Location
- Box Lane, Meir Stoke-on-Trent, Staffordshire, ST3 5PR England
- Coordinates: 53°01′57″N 2°07′57″W﻿ / ﻿53.03251°N 2.13255°W

Information
- Type: Special school; Academy
- Local authority: Stoke-on-Trent
- Department for Education URN: 149990 Tables
- Ofsted: Reports
- Headteacher: Ricky Porter
- Gender: Coeducational
- Age: 3 to 19
- Enrolment: 355 as of October 2023^{[update]}
- Website: www.abbeyhillschool.co.uk

= Abbey Hill Academy =

Abbey Hill Academy and College (formerly Abbey Hill School)' is a special school located in Stoke-on-Trent, Staffordshire, England.

The school was previously awarded specialist status as a SEN and Arts College. Formerly a foundation school administered by Stoke-on-Trent City Council, in November 2023 Abbey Hill School converted to academy status and was renamed Abbey Hill Academy and College. The school is now sponsored by the St Bart's Multi Academy Trust.

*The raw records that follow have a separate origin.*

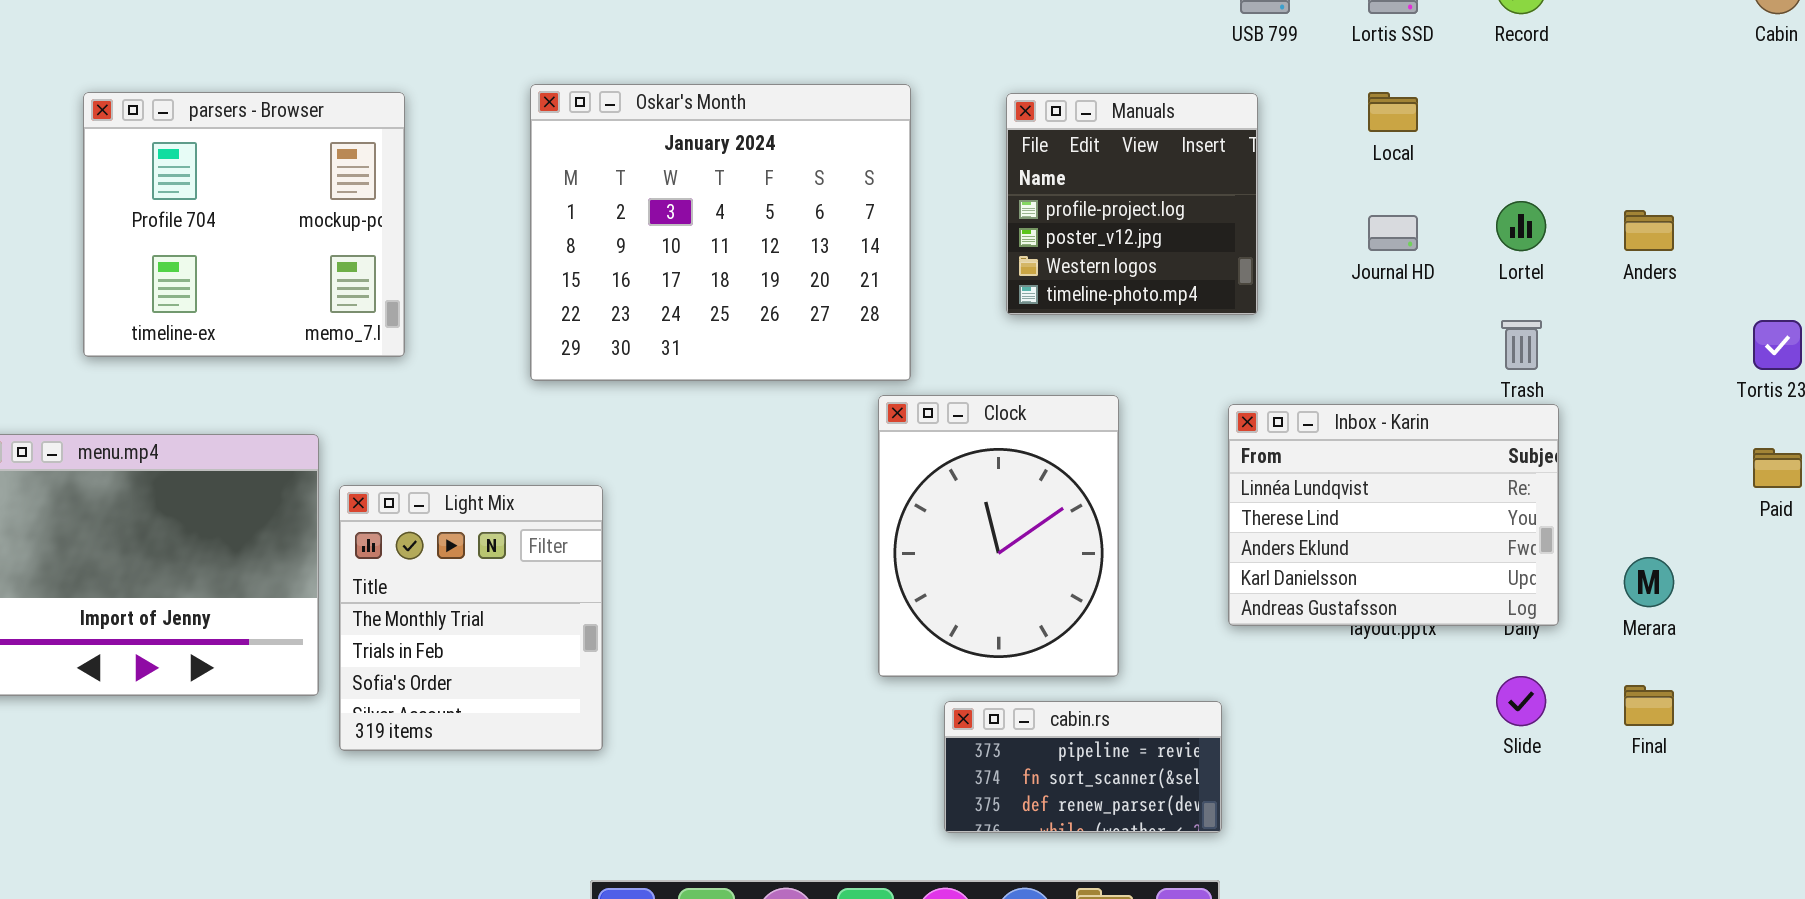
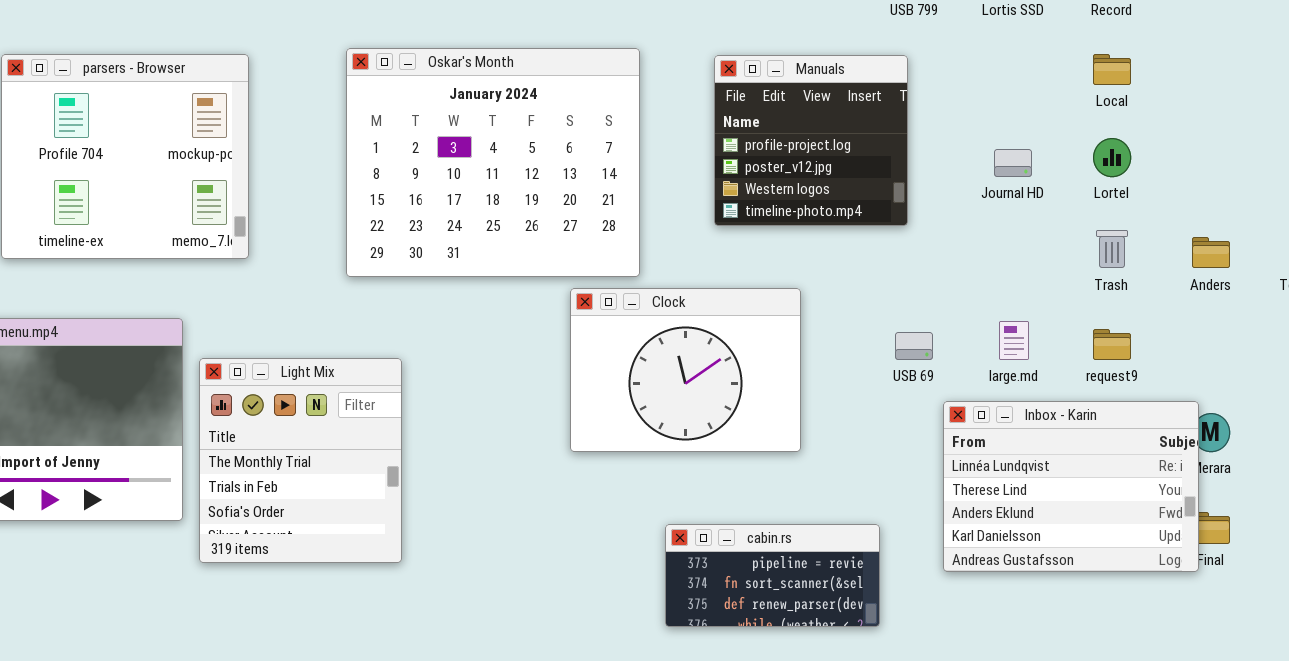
Local: [1368,92,1418,132] -> [1093,54,1131,85], moved
Anders: [1624,210,1674,251] -> [1192,237,1230,268], moved
Clock: [878,395,1119,677] -> [570,288,801,452], resized
Inbox - Karin: [1228,404,1559,626] -> [943,401,1199,572], moved

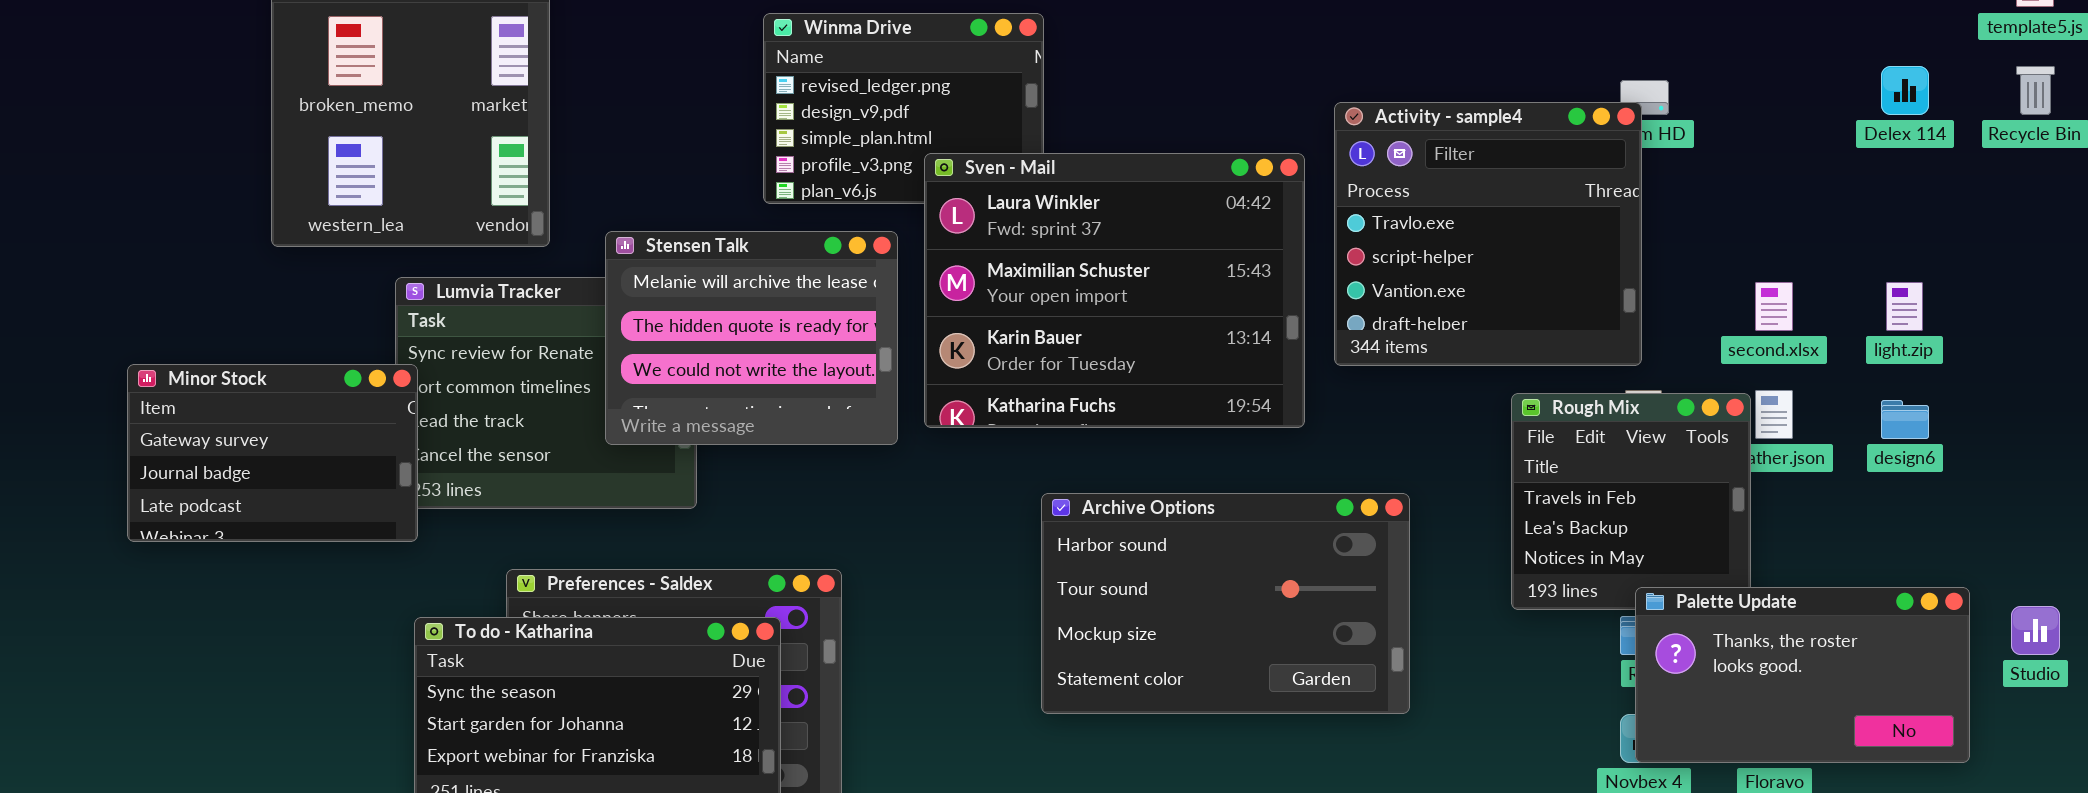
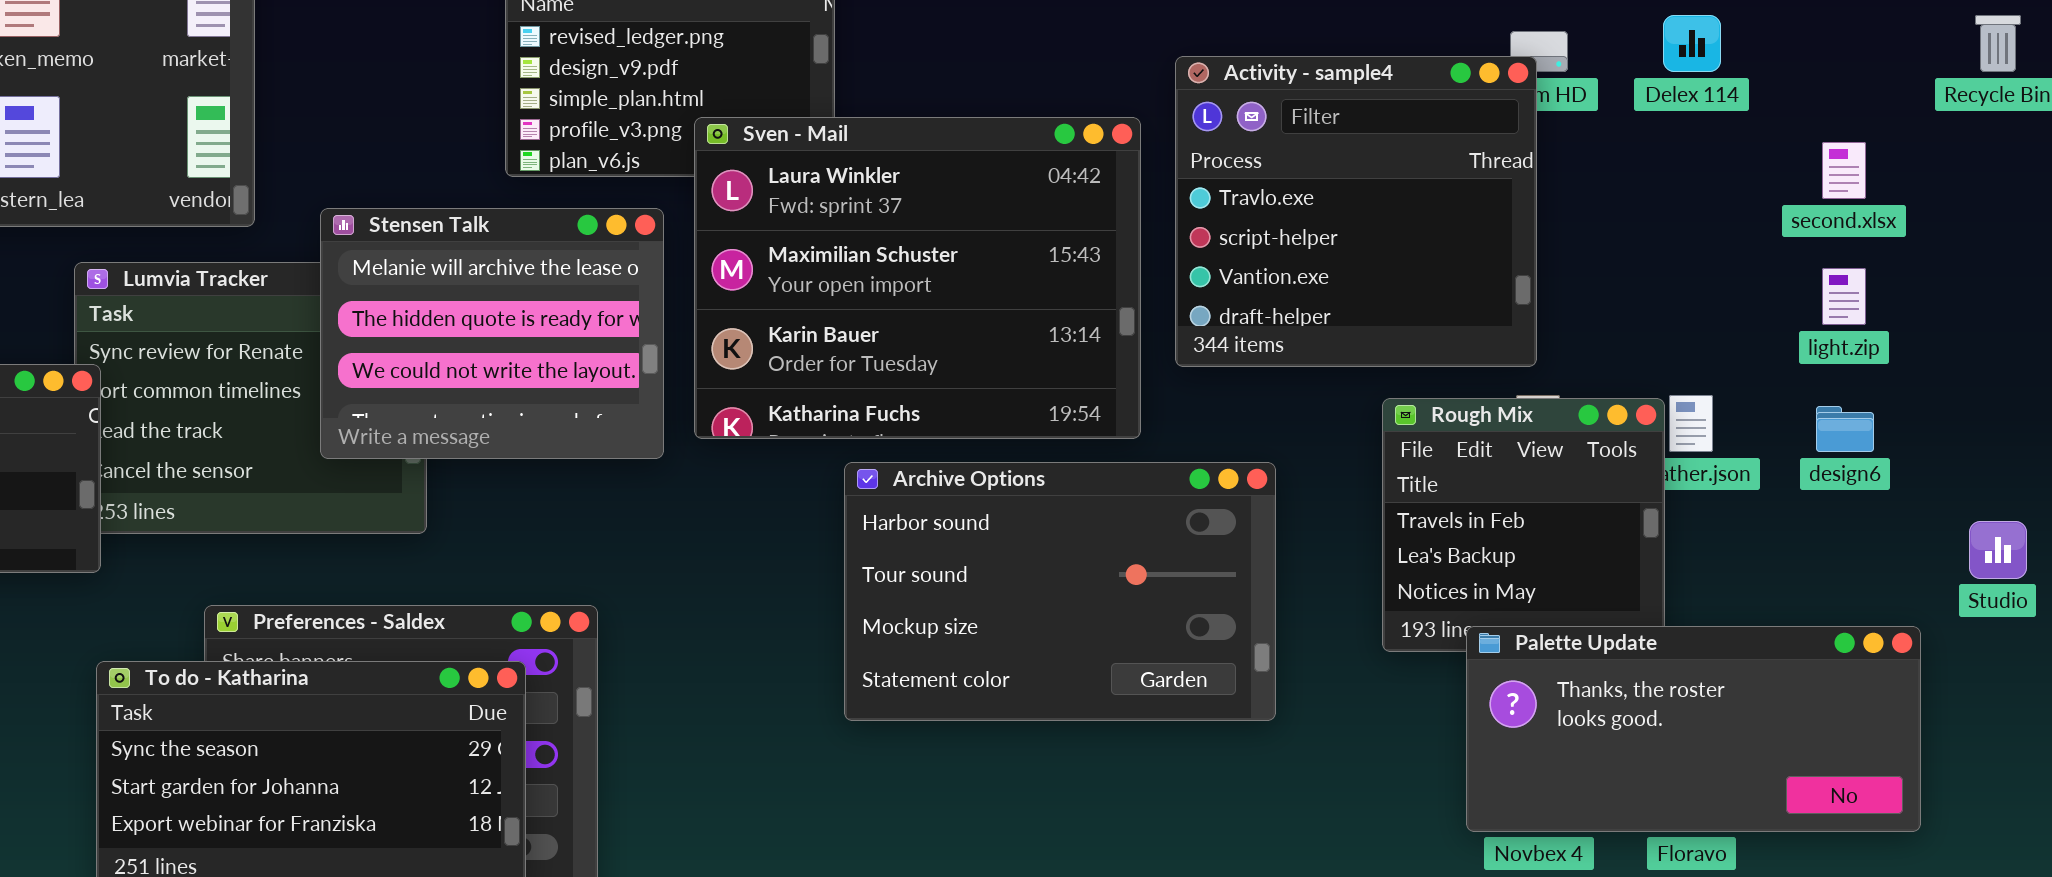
Delex 114: [1881,66,1929,115] -> [1663,15,1721,72], moved
second.xlsx: [1755,282,1793,331] -> [1822,142,1866,199], moved
Archive Options: [1041,493,1410,714] -> [844,462,1276,721], moved
Palette Update: [1635,587,1970,763] -> [1466,626,1921,832], resized
Studio: [2011,606,2060,655] -> [1969,521,2027,579], moved

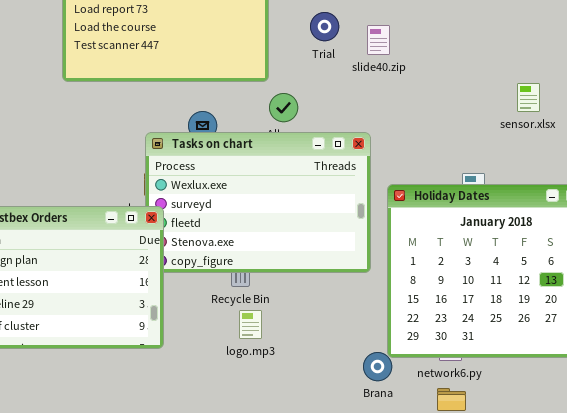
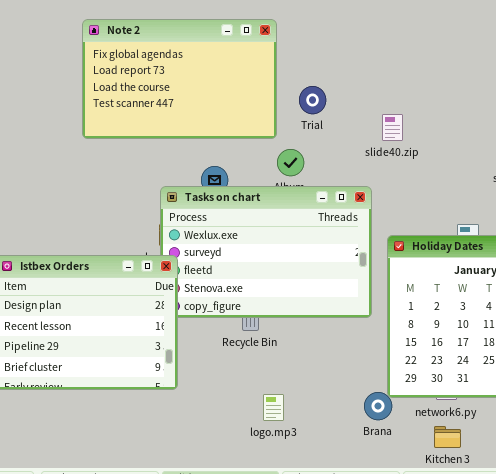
Trial: [310,12,339,41] -> [299,86,326,114], moved
slide40.zip: [367,25,390,55] -> [382,114,403,141], moved
logo.mp3: [239,310,262,339] -> [263,394,284,421], moved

The school comprises an upper school, a lower school and a special autistic school for challenged children. Upper school students must take on community service as part of their education. Age ranges from preschool to eighteen years for the students.

Since autistic children require a very structured environment, the school has set aside half of the schools for smaller, individual classes. Age ranges from preschool to sixteen years for the students.